● **QUOTED TEXT**:
◆ ◆ ◆ ◆ ◆ ◆ ◆
1. Introduction
A drone is a type of unmanned aerial vehicle. It is a type of robotic aircraft that has sensors on it and can move remotely or autonomously. Initially used for military purposes, drones have entered almost every aspect of our lives thanks to developments in drone technologies. While in the recent past we could only talk about drones that could only carry a tiny camera, today it is possible to talk about drones that can carry large amounts of payload, have dozens of sensors, and can operate autonomously, solo, or in a swarm in more complex environments. Due to their high mobility and flexibility, drones are frequently used in the defense, surveillance, agriculture, health, search and rescue, mining, entertainment, and logistics sectors [
1,
2,
3]. Having a wide range of applications outdoors, drones are now also used in many ways and in indoor environments as indispensable systems. While drones continue to function as indispensable aircraft in all areas of our lives, the increasing use of drones has accelerated the study of scientists to increase the capability of drones. Most of these studies have focused on navigation systems independent of the Global Navigation Satellite System (GNSS), especially for the autonomous movement of aircraft indoors [
4].
The rapid advances in technology in recent decades have led to major advances in navigation systems. Much of this technological progress has led to new tools, equipment, and devices. Nevertheless, the techniques used by today’s most advanced navigation systems and the navigation methods used by mariners centuries ago are based on the same fundamentals. These navigation systems are basically divided into two, namely relative and absolute [
5,
6]. Relative systems are methods in which the change is calculated by means of information taken from the components of the vehicle to be navigated. It is cost-effective because it can be measured with the apparatus on the vehicle and can be performed with some basic techniques. In relative systems, no external information is received. The calculation of the current position is based on the collected data. However, various factors such as measurement error, accuracy, noise, friction, or minor calculation errors also accumulate over time. Although various techniques are applied for filtering and correction purposes, this error accumulation may become unrecoverable as the working time increases. To overcome this problem, absolute positioning systems have been developed. In absolute positioning systems, position calculation is made with the information obtained from reference points in the environment. The reference points used in this method should be established as an infrastructure and maintained as long as the system is required to work. In this case, although very high-performance results are obtained; absolute systems are cumbersome and quite costly. Today, hybrid systems, in which both relative and absolute systems are used together, are the most robust method in autonomous or unmanned vehicle technologies.
◆ ◆ ◆ ◆ ◆ ◆ ◆
Stored data:
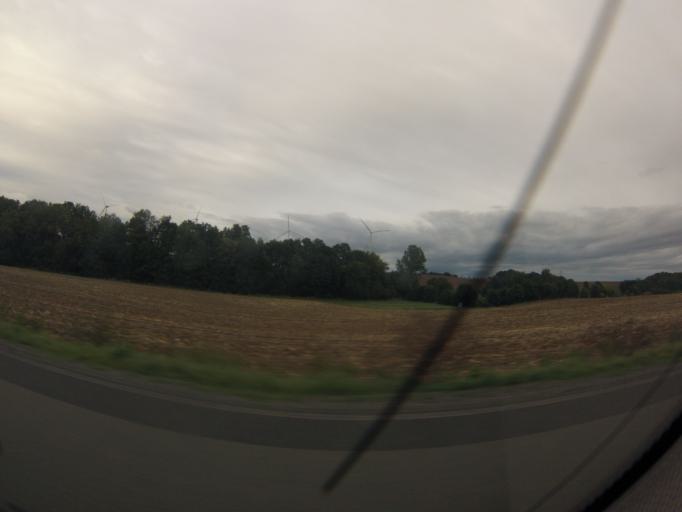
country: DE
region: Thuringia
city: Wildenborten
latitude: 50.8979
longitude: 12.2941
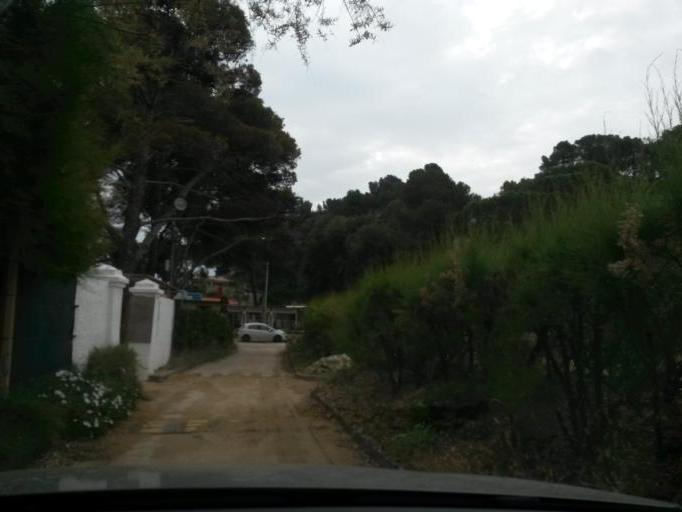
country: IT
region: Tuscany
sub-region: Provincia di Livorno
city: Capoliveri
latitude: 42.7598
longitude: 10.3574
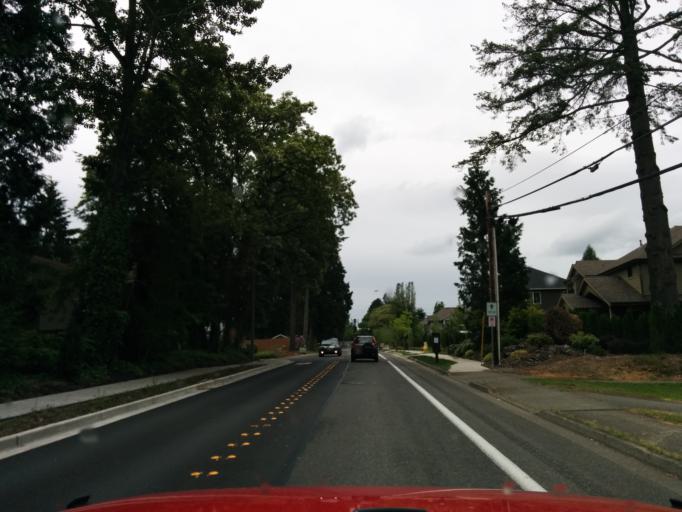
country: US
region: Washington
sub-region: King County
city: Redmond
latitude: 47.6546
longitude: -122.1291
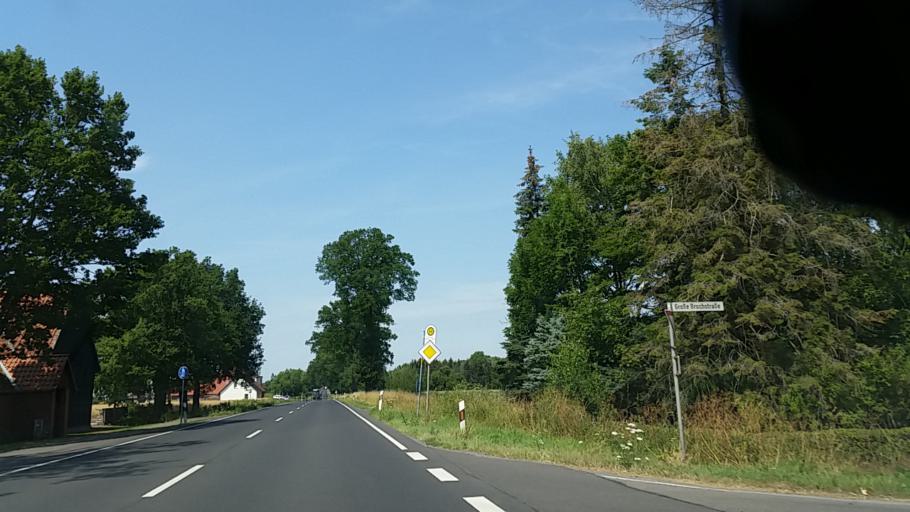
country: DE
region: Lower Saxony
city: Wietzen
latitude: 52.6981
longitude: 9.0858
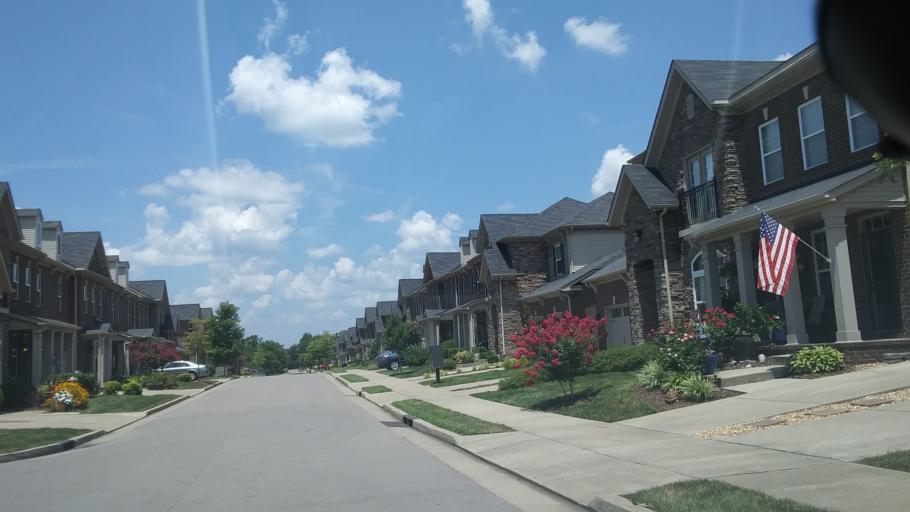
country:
◆ ◆ ◆ ◆ ◆ ◆ ◆
● **SHORT PROBLEM**: According to the drone navigation introduction, which kind of system is currently the most robust method in autonomous or unmanned vehicle technologies?

● **RESPONSE TO THE EXERCISE**: Hybrid systems, in which relative and absolute systems are used together.